Aynanın dijital ya da analog olması seçeneklerden sadece bir tanesi. Aracın özelliklerinden birisi, sürekli internete bağlı olması. 4G ve 5G ile uyumlu. Sürekli internete bağlı olunca, araca yazılım güncellemesi geldiğinde hemen yüklenecek. SD kartı çıkarayım, Wi-Fi’a bağlanayım gibi işlerle uğraşmayacağız. Bu arada herkesin gözden kaçırdığı bir detay vardı. Araç aynı zamanda posta kutusu işlevi görecek.
Nasıl yani?
Videoda gösterdiler ama çok anlatmadılar. Diyelim, internetten bir sipariş verdiniz. Kargo şirketi geldi ve evinizde değilsiniz. Diyorsunuz ki “Arabamın bagajına bırak.” Telefonunuzdaki uygulamadan vereceğiniz komutla bagajı açıyorsunuz. Kurye, kargonuzu koyuyor ve fotoğrafını çekiyor. Fotoğrafı gördükten sonra yine uygulama üzerinden bagajı kapatabiliyorsunuz. Araçların sürekli internete bağlı olması gerekli görüldüğü zaman otoriteler tarafından izlenebilir olduğu anlamına geliyor. Yani sizin kuralları ihlal edip etmediğinizi araç biliyor olacak. Bu kazaları da önleyecektir. Mesela aracınız çalınıyor. Aracınızın çalındığını fark ettiğinizde ya da sizden zorla alındığında, emniyeti arayacaksınız ve araç uzaktan kilitlenebilecek. Böyle imkanların olması büyük fırsat. Bu beraberinde “ben arabamda dinleniyor muyum, izleniyor muyum” gibi soruları da getirecek. Bu cep telefonlarında da olan bir tartışma.
***
ARTIK TEKNOLOJİMİZLE HATIRLANALIM
Burası bizim vatanımız. Bu, bütün ülke, gelecek kuşaklar ve geçmişte kalanların hayalleri için çok önemli bir vizyon. İlk defa özel sektör, devlet, millet, basın heyecan duyarak bir cuma günü sadece bunu konuştuk. Yanlış anlaşılmasın. Tabi ki eleştirilsin ama daha iyi olması için elimizi taşın altına koymalıyız. “Sırf şu açıkladı”, “bugün açıkladı, şundan dolayı açıkladı”, “şu partiye fayda sağlar” gibi fikirleri aklımızdan çıkarmalıyız. Bu ülkemizin, çocuklarımızın geleceğinin meselesi. Herkesin yapıcı bir şekilde projeye sahip çıkması lazım.

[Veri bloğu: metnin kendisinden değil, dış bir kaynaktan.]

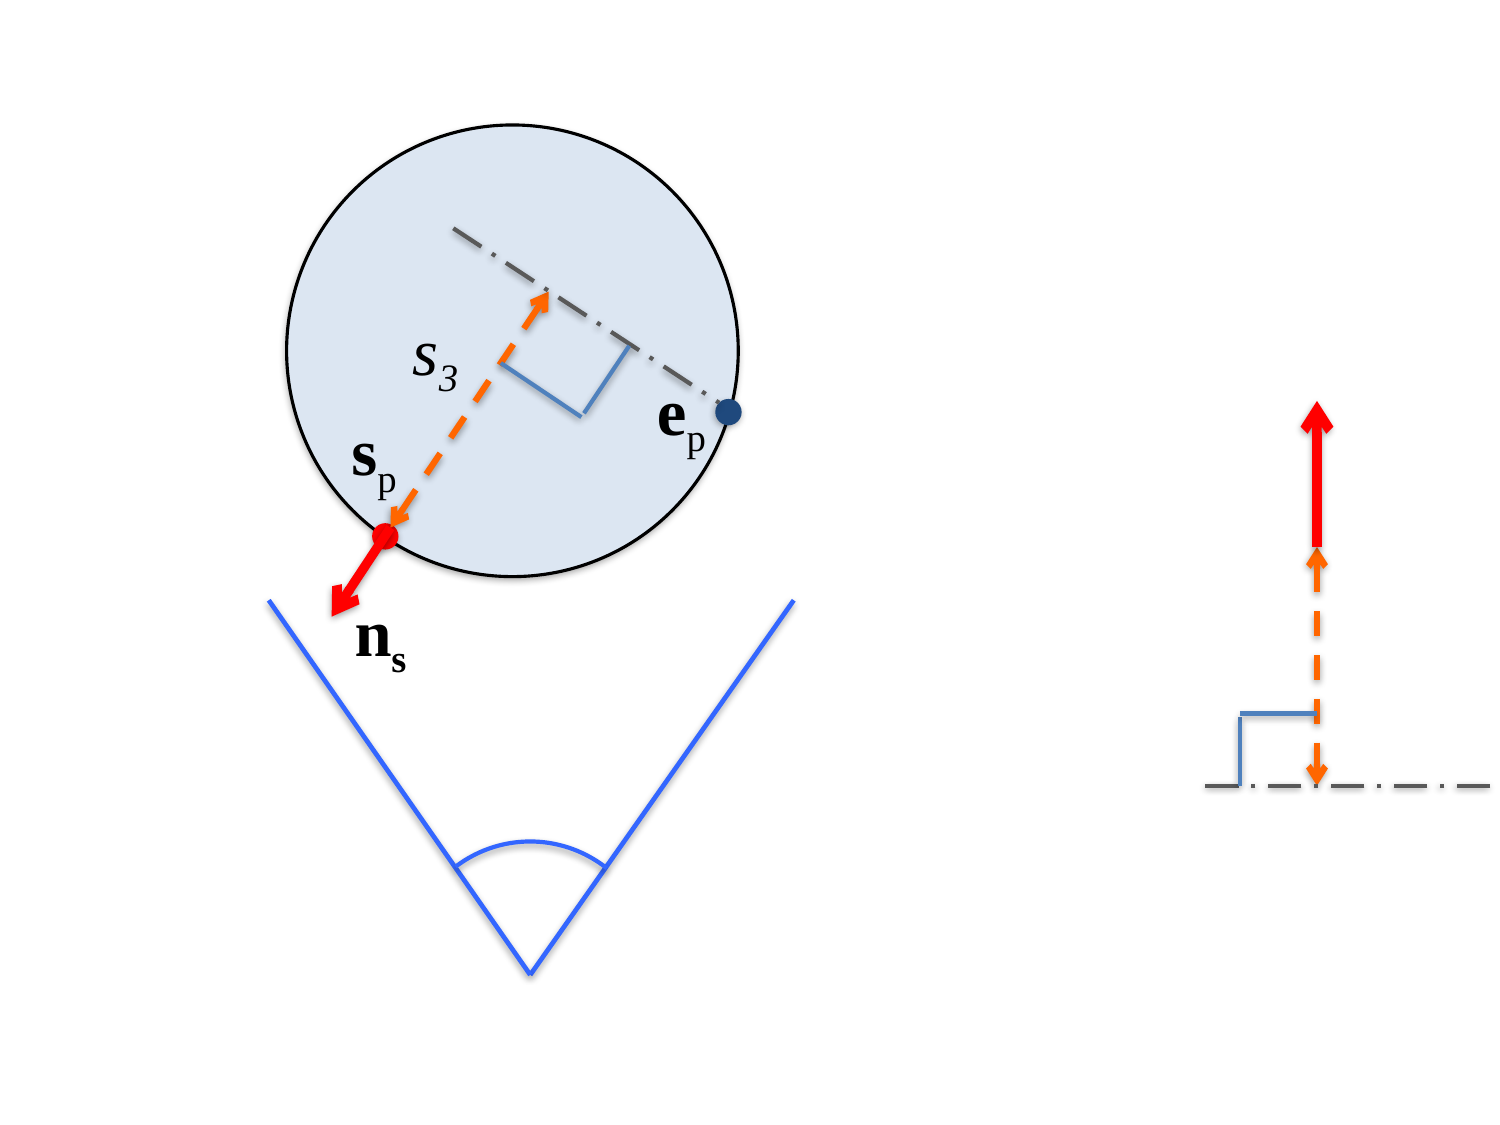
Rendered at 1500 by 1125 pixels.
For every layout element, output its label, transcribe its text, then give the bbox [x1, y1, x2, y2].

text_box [268, 599, 531, 976]
text_box [643, 467, 707, 536]
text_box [1196, 400, 1491, 786]
text_box ep [643, 360, 747, 467]
text_box ns [339, 582, 365, 598]
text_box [534, 599, 794, 976]
text_box [349, 508, 365, 523]
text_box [370, 203, 637, 674]
text_box sp [336, 401, 365, 508]
text_box [285, 124, 740, 493]
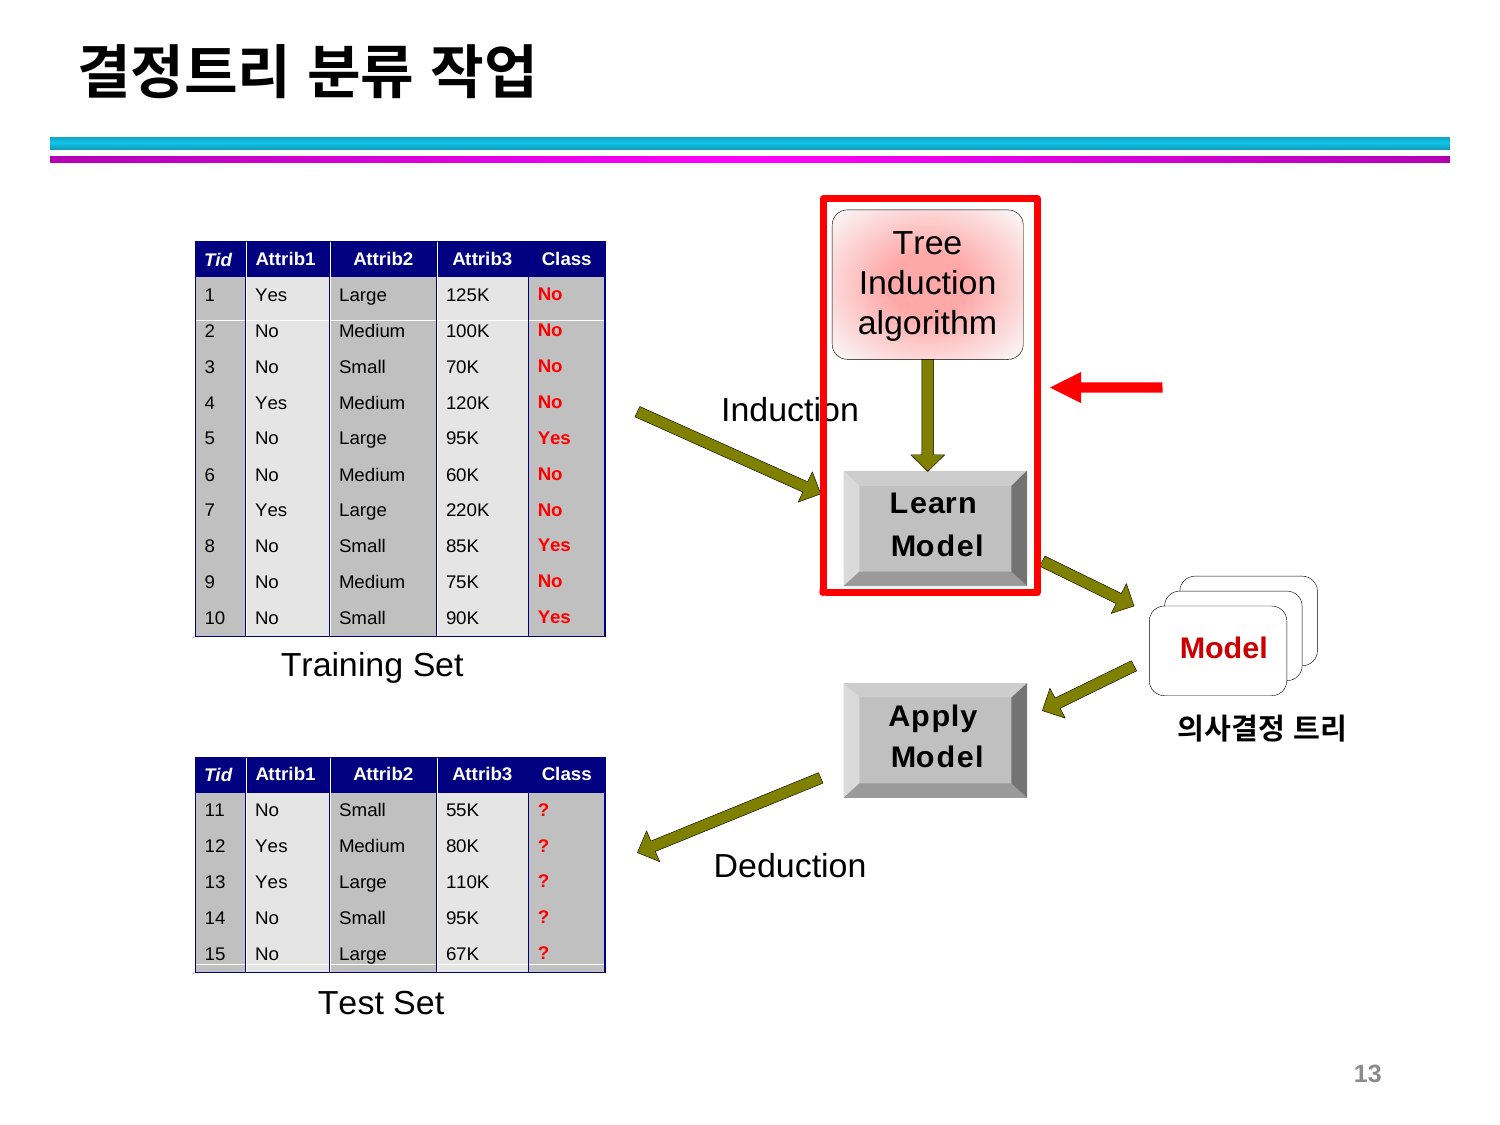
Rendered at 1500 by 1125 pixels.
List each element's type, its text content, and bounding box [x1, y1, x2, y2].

title 결정트리 분류 작업 [62, 24, 1421, 113]
text_box 의사결정 트리 [1325, 702, 1363, 753]
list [179, 187, 1320, 1038]
slide_number 13 [1059, 1042, 1397, 1103]
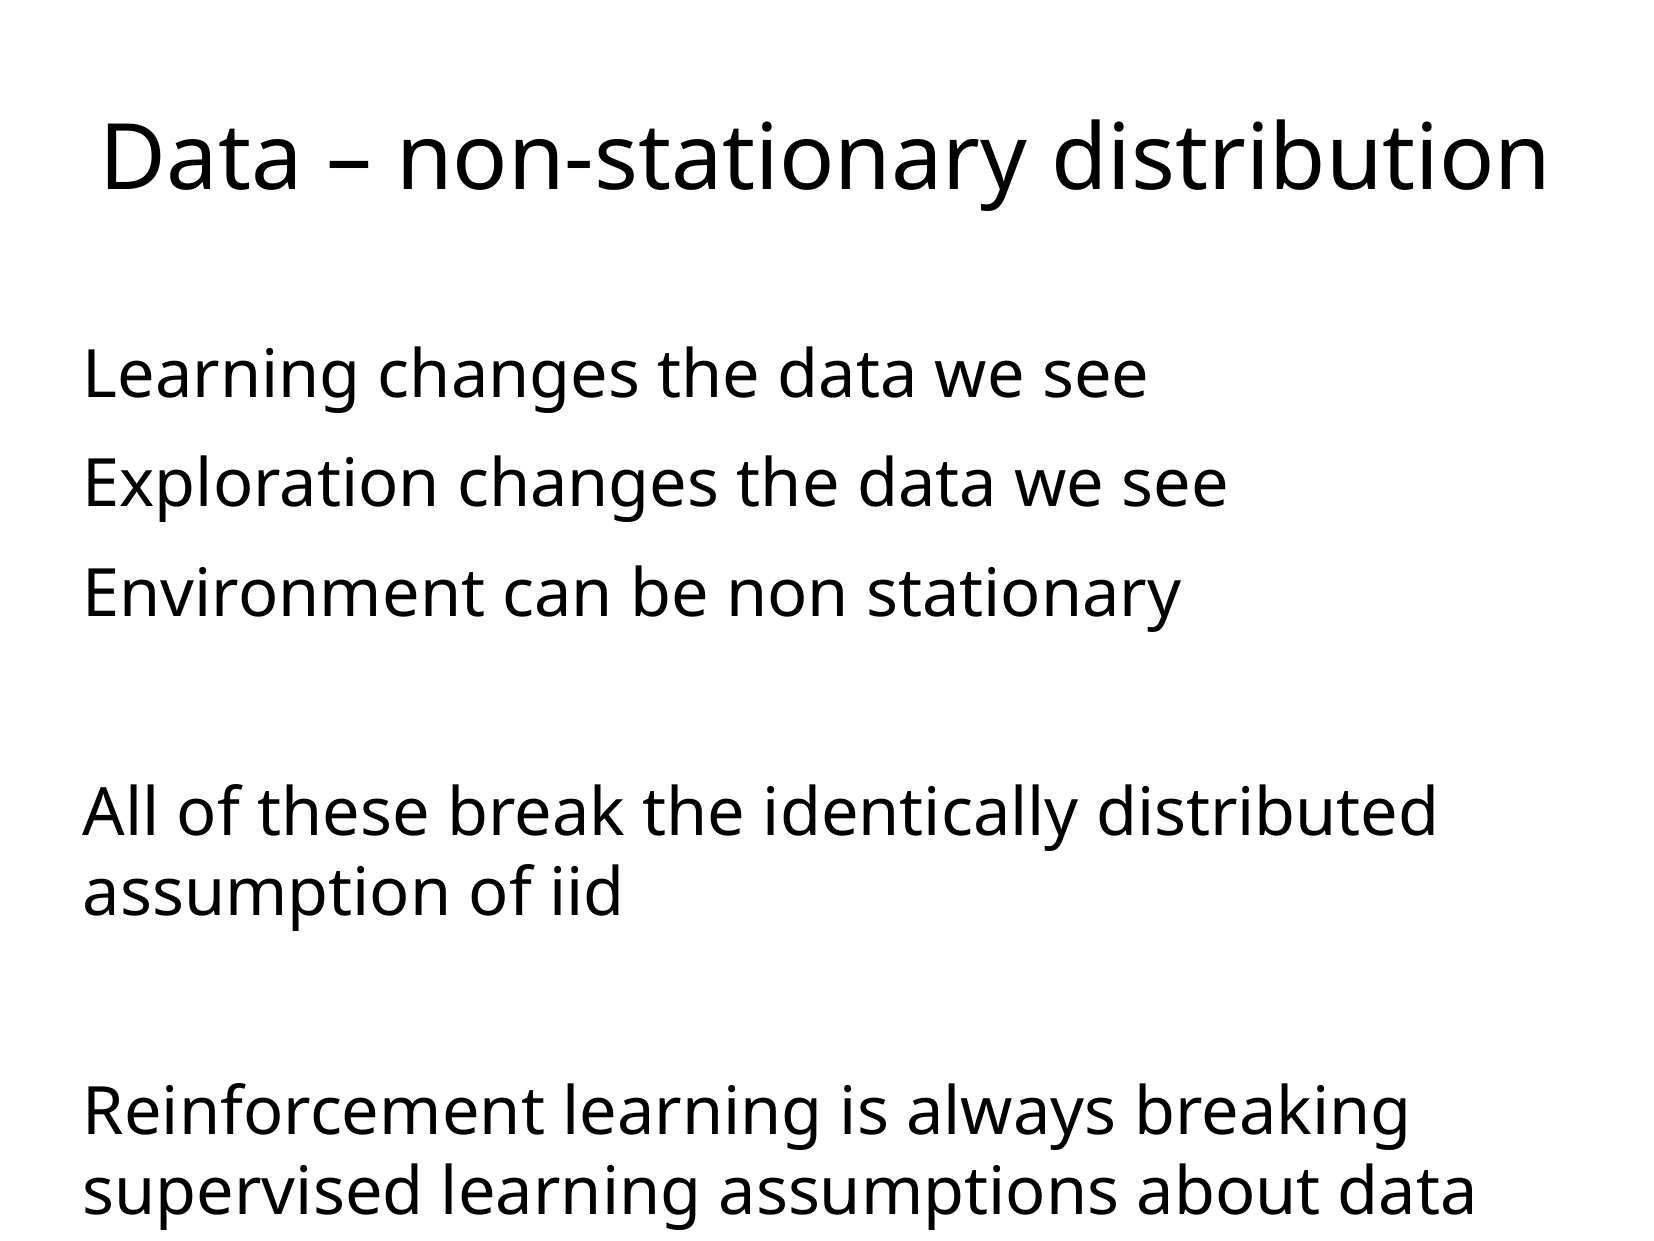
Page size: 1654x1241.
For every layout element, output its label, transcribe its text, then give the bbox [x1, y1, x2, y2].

list Learning changes the data we see Exploration changes the data we see Environment can be non stationary All of these break the identically distributed assumption of iid Reinforcement learning is always breaking supervised learning assumptions about data quality [82, 330, 1571, 1182]
title Data – non-stationary distribution [82, 49, 1571, 257]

Baktığınızda ABD’de bir tane otomobil üreticisi yok. Ford, CMS ve Tesla birbirilerine rakipler. Benzer şekilde Almanya’da, Güney Kore’de ve Japonya’da da birden fazla marka var. Ülkemizde de bu vizyonun bir parçası olarak farklı rakipler ortaya çıkabilir.
Türkiye’nin markaya ihtiyacı var. En iyi bilinen markalarımızı sayayım; THY -bedava yiyecek verdiğimiz için hatırlıyorlar-, sonra Nusret, daha sonra ise Dr. Öz. Başka marka bilmiyorlar. Bizi THY’den başka teknolojilerimizle hatırlamaları için bu markaya ihtiyacımız var.